• [Work task 1] In the passage on choosing a TSS sensor, swap "IP68" for "IP69K" and write out the part starting with "1. Reliable Optical" and going on through "eliminate contamination risks.".
• [Work task 2] According to the passage on choosing a TSS sensor, why does the digital data stream stay accurate when an infrared LED is used? Answer in one to three sentences.
• [Work task 3] Take the passage on choosing a TSS sensor further, picking up after its last sentence.

3 Pillars of Choosing a Safe and Cost-Effective TSS Sensor

Deploying a TSS Sensor in food-grade or beverage processing requires a balance of high-precision optics and clean sanitary design. Here are the top features industrial engineers look for:

1. Reliable Optical Scattering Method
High-end industrial sensors utilize an infrared light-emitting diode (IR LED) to shine a beam into the fluid, measuring the angle of scattered light when it strikes suspended particles. Because infrared light is completely unaffected by the natural color of water, the digital data stream stays incredibly accurate.

2. Rugged Sanitary Design
Since the hardware makes direct contact with process water, the sensor housing must be built from non-corrosive, food-safe materials like 316L stainless steel or premium engineered plastics, paired with an IP68 dust- and waterproof rating to eliminate contamination risks.

• [Entries provided]
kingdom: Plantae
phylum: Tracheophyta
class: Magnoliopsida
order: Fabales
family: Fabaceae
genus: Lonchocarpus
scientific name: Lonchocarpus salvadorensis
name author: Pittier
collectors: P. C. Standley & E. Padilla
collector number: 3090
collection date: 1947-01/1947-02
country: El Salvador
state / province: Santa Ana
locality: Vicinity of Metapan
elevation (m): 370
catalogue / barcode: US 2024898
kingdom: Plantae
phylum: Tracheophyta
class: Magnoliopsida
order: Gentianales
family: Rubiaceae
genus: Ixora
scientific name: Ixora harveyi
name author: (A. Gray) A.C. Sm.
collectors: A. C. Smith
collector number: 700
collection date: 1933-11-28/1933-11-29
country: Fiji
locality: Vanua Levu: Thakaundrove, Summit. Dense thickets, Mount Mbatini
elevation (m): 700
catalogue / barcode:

• [Exercise answer 1]
1. Reliable Optical Scattering Method
High-end industrial sensors utilize an infrared light-emitting diode (IR LED) to shine a beam into the fluid, measuring the angle of scattered light when it strikes suspended particles. Because infrared light is completely unaffected by the natural color of water, the digital data stream stays incredibly accurate.

2. Rugged Sanitary Design
Since the hardware makes direct contact with process water, the sensor housing must be built from non-corrosive, food-safe materials like 316L stainless steel or premium engineered plastics, paired with an IP69K dust- and waterproof rating to eliminate contamination risks.

• [Exercise answer 2] The passage says infrared light is completely unaffected by the natural color of water. Because of that, the digital data stream stays highly accurate.

• [Exercise answer 3]
3. Integrated Self-Cleaning Wiper
The biggest challenge for factory maintenance teams is bio-film buildup, algae, or sticky grime blinding the sensor lens. Selecting a model with a built-in automatic mechanical wiper eliminates manual cleaning chores, saving field maintenance hours while ensuring steady 24/7 readings.

High-Quality TSS Sensors Available on the E-Power Website

If your facility requires a tough, highly accurate water purity instrument, E-Power Service Co., Ltd. recommends the premium instrumentation lineup from the global industrial brand Supmea:

Featured Model: Supmea SUP-PTU100 Suspended Solids Meter

This premium controller and sensor package is explicitly designed to monitor both Turbidity and Total Suspended Solids (TSS) in demanding industrial water applications.

  • Dual-Precision Measurement: Uses a 90-degree light scattering method paired with infrared technology to read particle density with exceptional clarity.
  • Smart Controller Display: Features a large, clear, and easy-to-read screen that can display live turbidity scores and TSS values simultaneously.
  • Standard Factory Interface: Out of the box, it supports standard industrial outputs, including RS485 (Modbus RTU) and 4-20mA, making it easy to transmit raw data over long distances straight to your central control room with zero signal drops.

FAQ: TSS Sensors

Q: What is the difference between Turbidity and Total Suspended Solids (TSS)?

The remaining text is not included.